The isolating return from isolation: Post-pandemic comfort stunts social regrowth among teenagers

October 24, 2021

Zoom meetings and FaceTime calls became people’s regular idea of socializing for almost 19 months and now that we’re moving back to “normal life” the increase of social and general anxiety has been exponential, especially amongst teenagers.

According to the C.S. Mott Children’s Hospital National Poll on Children’s Health, 46% of parents with adolescents have seen new or worsening symptoms of social anxiety and depression since the pandemic started. As the idea of isolation became just a part of everyday life, the fact of loneliness became more and more relevant.

Students still experience isolation even back in school. (Anika Brown)

Senior Kyla Wasler touches on how much her social life had changed throughout the many lockdowns we experienced.

“I don’t really go out as much as I used to. Now, I just want to stay at home all the time; It’s more comfortable for me,” Wasler said.

Wasler explained how her motivation from school to hanging out with friends has been jeopardized over the time of the pandemic. She further shared how the comfort of her home has created a lack of inspiration in the social aspect of her life.

“I don’t enjoy it as much as I used to, I mean everyone kind of changed in how they act around others and it’s so much more difficult to gain that motivation to go and talk to someone, I guess it’s just easier to stay home,” Wasler said.

The comfort of home has become the “easy” way out as Wasler explained. More and more teenagers have avoided the task of practicing their social skills with their peers by entering the black hole of Netflix and social media, ultimately regressing their motivation.

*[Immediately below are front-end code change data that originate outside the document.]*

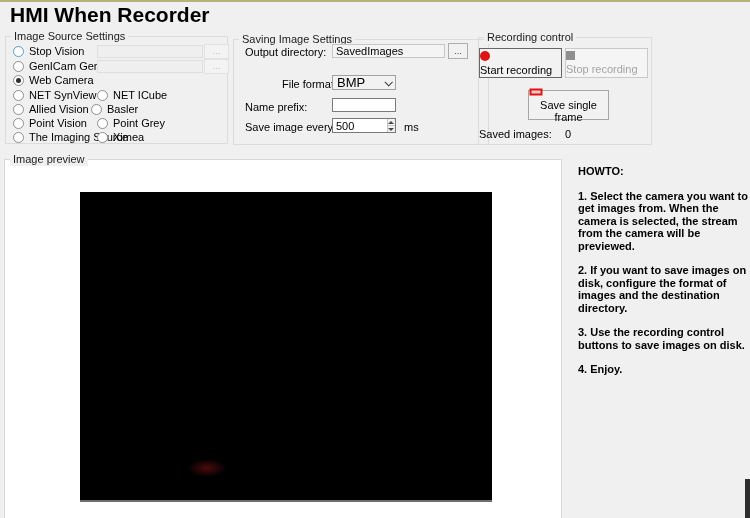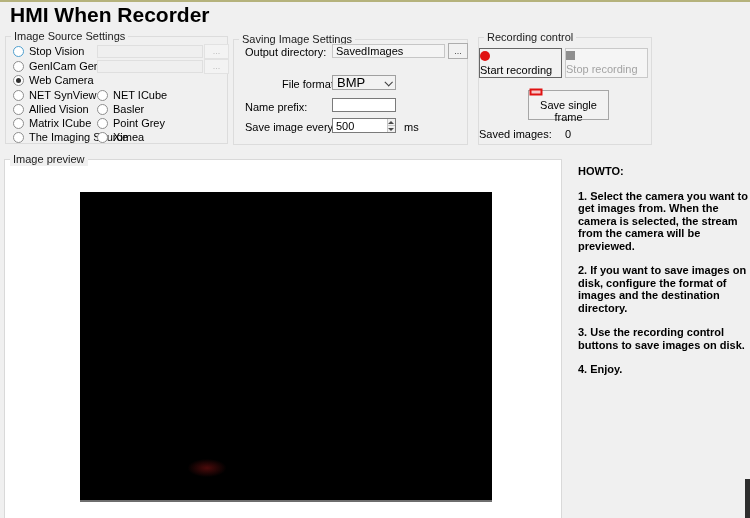--- a/index.html
+++ b/index.html
@@ -132,7 +132,7 @@
   <input class="tb" style="left: 97px; top: 60px; width: 106px; height: 13px;" disabled="" value="">
   <button class="btn-sm" style="left:204px;top:59px;width:25px;height:15px;" disabled="">...</button>
 
-  <div class="fieldset" style="left:233px;top:39px;width:235px;height:106px;">
+  <div class="fieldset" style="left:233px;top:39px;width:256px;height:106px;">
     <span class="legend">Saving Image Settings</span>
   </div>
   <div class="lbl" style="left:245px;top:46px;">Output directory:</div>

DGS Psychologist Teriauna Bland shared the effects of COVID-19 she has seen in her students, as well as positives, in terms of adjusting to this new normal.

“[I have seen] the inability to socialize as they would like due to feeling there is an immense amount of homework they have to complete or are adjusting to complete,” Bland said.

Students have also started to express that they are finding [new] ways to stay connected to their friends and as well making new [ones]

— Teriauna Bland

Bland further expresses her belief of the cause of this new widespread anxiety and loneliness amongst teens. She adds a different view, possibly implementing a positive outlook on how adolescents in their old learning environment.

“The pandemic and specifically quarantines have impacted [people] in many different ways. For some with social anxiety disorder, remaining home without the expectation of being around others may have felt advantageous… While [we] may argue the potential for some to practice skills in a physical setting presented a challenge, perhaps working in a virtual setting from the comfort of home or a more familiar environment presented opportunities for exponential growth [for learning],” Bland said.

Lately, we have seen our society return to a world of normality with the exponential rate of vaccines and mask-mandates. DGS Psychologist Catherine Robinson, explains the very first steps on how to gain those social skills back.

“[The] first step is identifying [whether] there’s a struggle/problem or not. Self awareness can help a person feel empowered and integrated with life, people, and society again. [It’s all about] taking baby steps,” Robinson said.

Bland and Robinson encourage those who need extra help, or just someone to talk to, to visit the counseling center at DGS, where an adult can help.